> **WHAT IS NEEDED**:
Copy the stretch of the items below exactly, from the line containing "True or false: Troas" through the end of the items, and leave the pictures out of your copy.

> **SOURCE INFORMATION**:
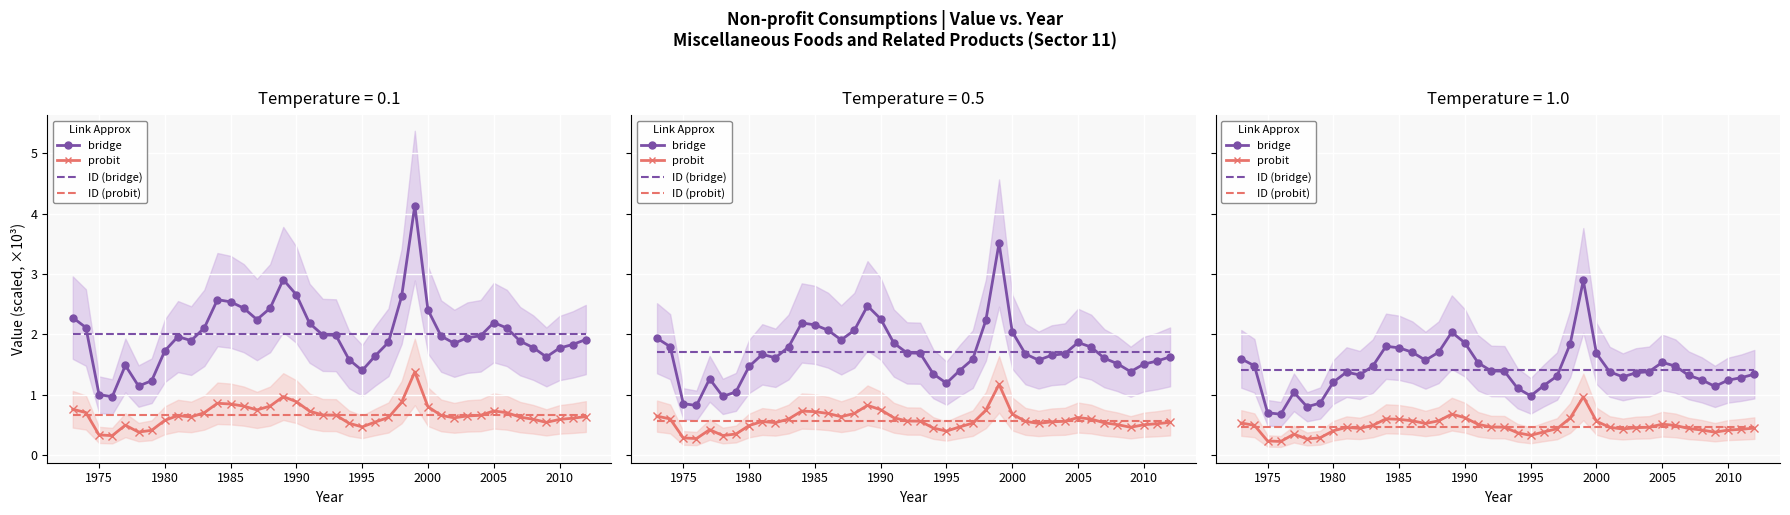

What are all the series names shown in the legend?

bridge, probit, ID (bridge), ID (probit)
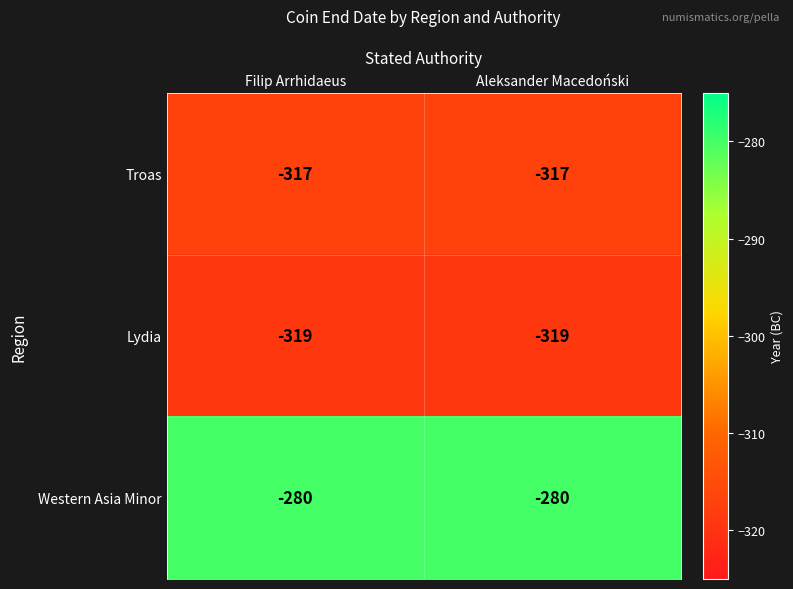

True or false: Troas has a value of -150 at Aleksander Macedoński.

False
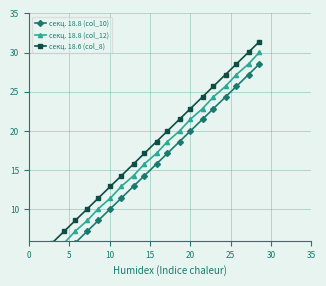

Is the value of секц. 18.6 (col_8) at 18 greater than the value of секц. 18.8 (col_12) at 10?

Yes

> **EXPECTED OUTPUT**:
True or false: Troas has a value of -150 at Aleksander Macedoński.

False

Is the value of секц. 18.6 (col_8) at 18 greater than the value of секц. 18.8 (col_12) at 10?

Yes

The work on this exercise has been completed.